The Sense of an Ending, a Man Booker prize winning novel by the British author Julian Barnes, has at center a protagonist, Tony Webster, an uninteresting man with a vastly interesting past. In Ritesh Batra's movie The Sense of an Ending, intertwining narratives of past and present meet at a point of mystery: a suicide haunts in the way all suicides leave ultimate questions with no possible answers. At lunch at the literary Lotos Club this week, just before the film’s release, Michelle Dockery, Jim Broadbent, Harriet Walter, joined director Ritesh Batra for a panel moderated by Amanda Foreman, to ponder this puzzling story; it’s the sense of an ending, right?

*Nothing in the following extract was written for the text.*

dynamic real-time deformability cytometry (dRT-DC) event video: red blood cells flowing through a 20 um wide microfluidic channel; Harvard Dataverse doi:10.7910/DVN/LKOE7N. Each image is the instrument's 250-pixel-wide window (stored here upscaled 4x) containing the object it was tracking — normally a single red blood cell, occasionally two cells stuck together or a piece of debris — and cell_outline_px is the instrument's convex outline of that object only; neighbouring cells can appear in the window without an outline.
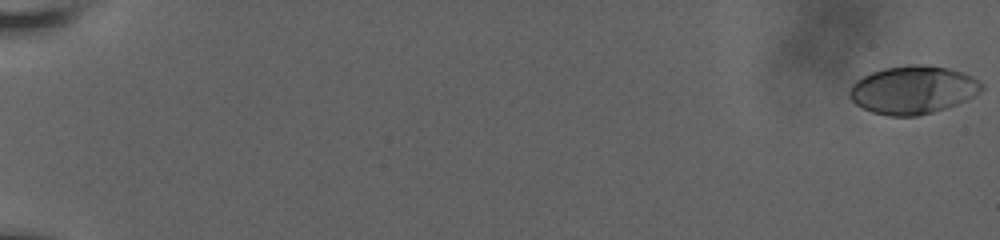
{"species": "human", "species_latin": "Homo sapiens", "temperature_condition": "room temperature", "stored_images_in_passage": 58, "camera_frame_rate_fps": 3000, "um_per_image_px": 0.085, "donor": {"sex": "male"}, "frame": {"image": 1, "passage_image": 1, "time_ms": 0.0, "image_size_px": [1000, 240], "cell_outline_px": [[984, 88], [980, 92], [956, 104], [932, 112], [916, 116], [888, 116], [872, 112], [856, 104], [848, 96], [848, 92], [852, 84], [856, 80], [872, 72], [884, 68], [908, 64], [924, 64], [948, 68], [972, 76], [984, 84]], "centroid_in_image_um": [77.58, 7.63], "position_along_channel_um": 7.4, "area_um2": 36.93}}
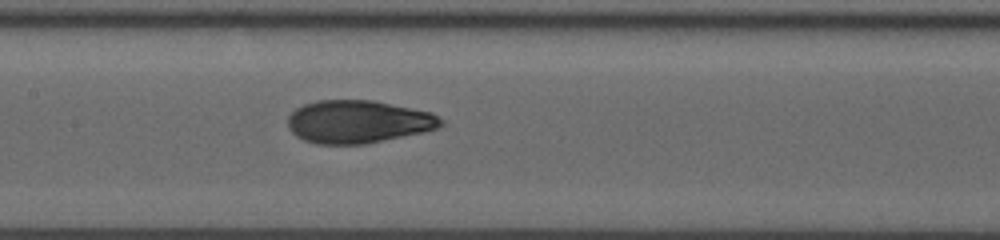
{"frame": {"image": 2, "passage_image": 32, "time_ms": 10.333, "image_size_px": [1000, 240], "cell_outline_px": [[444, 124], [436, 128], [424, 132], [364, 144], [316, 144], [304, 140], [296, 136], [288, 128], [288, 116], [296, 108], [304, 104], [316, 100], [372, 100], [432, 112], [444, 120]], "centroid_in_image_um": [30.43, 10.34], "position_along_channel_um": 177.0, "area_um2": 38.32}}
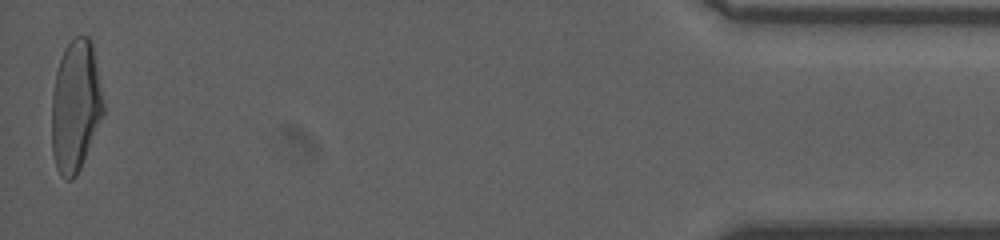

Michelle Dockery of Downton Abbey fame plays Tony’s (Jim Broadbent) unwed pregnant daughter from his marriage to Margaret (Harriet Walker). Now divorced, Margaret and Tony have a friendship, of sorts. Tony runs an antique camera shop, the better to see life through the remove of a lens. The mother of his first girlfriend Veronica (the remarkable Charlotte Rampling in the contemporary parts) leaves him the diary of the deceased young man, setting the proceedings in motion, a conceit really, for this man, now of a certain age, to grow and change, and see the people in his life up close and personal.
Much intrigued, a crowd including Tovah Feldshuh, Julie Taymor, and Kathleen Turner chatted with the stars. Feldshuh spoke about performing as a male boxing manager in a new play. Taymor is in the early stages, preparing to direct Clive Owen in M. Butterfly on Broadway. And Turner is politically active working toward saving Planned Parenthood. Michelle Dockery says she looks forward to stage work in the future, but for now is filming TNT’s series Good Behavior in North Carolina, happy after Downton, she can wear jeans and pumps.